The Quasar takes the opposite path for guitar: a reflective internal chamber (painted and lightly varnished) so the cavity does not act like a damped monitor box. That only stays musical if internal modes are already under control. Proportions and bracing are worked so standing-wave build-up is less aggressive in the critical band; then a reflective finish can support a more alive, three-dimensional character without simply adding boxiness.
Ports still do most of their useful work near their tuning band. Any sense of “size” and stage spread comes from the whole system — lateral radiation, controlled modes, and a cabinet that is not over-damped.
In summary
Cabinet design matters because the enclosure is part of the acoustic load and the radiation path. Driver and amp non-linearity do not erase that; they sit on top of it.

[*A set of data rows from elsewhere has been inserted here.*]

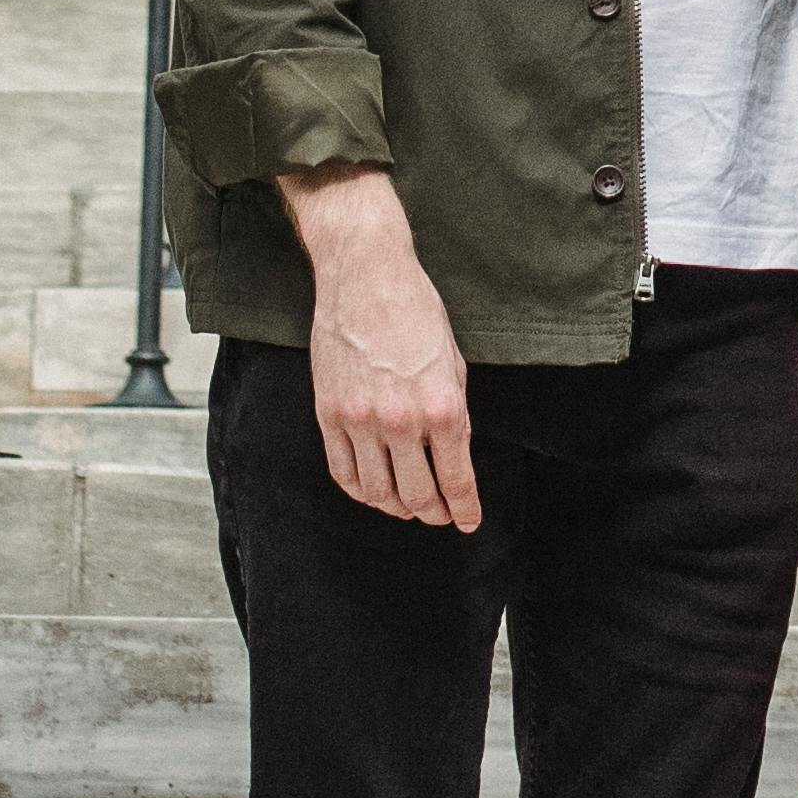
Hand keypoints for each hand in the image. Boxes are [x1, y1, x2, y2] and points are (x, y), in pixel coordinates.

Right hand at [283, 168, 480, 526]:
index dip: (465, 508)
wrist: (365, 274)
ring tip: (408, 506)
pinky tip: (373, 491)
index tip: (468, 522)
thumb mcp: (454, 362)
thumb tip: (454, 457)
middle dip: (434, 513)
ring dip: (397, 507)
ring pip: (378, 491)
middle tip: (440, 515)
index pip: (457, 479)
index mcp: (441, 406)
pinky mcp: (329, 413)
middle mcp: (400, 420)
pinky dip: (360, 491)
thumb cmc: (417, 311)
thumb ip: (454, 413)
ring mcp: (360, 419)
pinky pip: (343, 472)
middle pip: (417, 495)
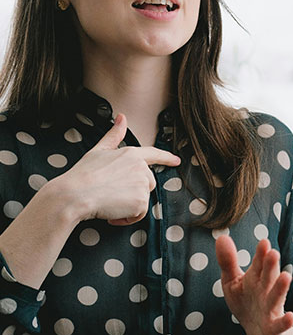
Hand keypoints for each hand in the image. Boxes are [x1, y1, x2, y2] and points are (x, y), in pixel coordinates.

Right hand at [52, 113, 180, 225]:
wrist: (74, 194)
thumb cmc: (83, 174)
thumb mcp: (98, 150)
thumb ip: (114, 135)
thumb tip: (122, 117)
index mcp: (131, 154)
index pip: (154, 154)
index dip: (166, 158)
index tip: (176, 161)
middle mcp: (141, 168)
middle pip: (148, 182)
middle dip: (133, 190)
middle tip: (112, 193)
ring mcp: (142, 184)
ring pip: (143, 199)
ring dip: (129, 205)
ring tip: (110, 203)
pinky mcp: (141, 201)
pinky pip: (139, 214)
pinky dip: (127, 218)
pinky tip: (113, 214)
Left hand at [215, 236, 292, 334]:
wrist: (257, 331)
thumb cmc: (245, 301)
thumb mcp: (232, 281)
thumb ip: (228, 261)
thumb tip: (221, 237)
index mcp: (256, 277)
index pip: (259, 263)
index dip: (261, 254)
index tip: (263, 242)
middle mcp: (266, 290)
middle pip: (268, 276)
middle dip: (271, 266)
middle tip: (273, 253)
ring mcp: (271, 308)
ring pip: (276, 297)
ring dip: (281, 288)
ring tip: (286, 276)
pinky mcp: (274, 326)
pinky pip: (280, 324)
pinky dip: (286, 321)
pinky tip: (291, 316)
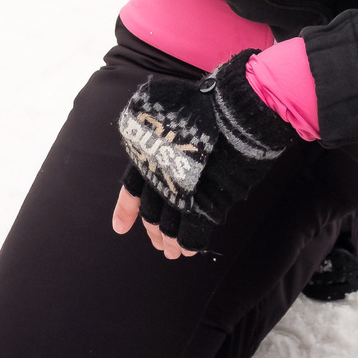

The Quasar is how we apply that idea as a product: interlocking glue-only construction, dimensions checked with acoustic modelling, bracing for controlled panels, lateral ports for the guitar band, a sealed shell except for those ports, and a reflective interior once modes are managed.
The goal is a relatively neutral, studio- and stage-friendly 1×12 — balanced enough for speaker choice to matter, lively enough that the instrument still feels alive.
After all, life’s too short for boring gear.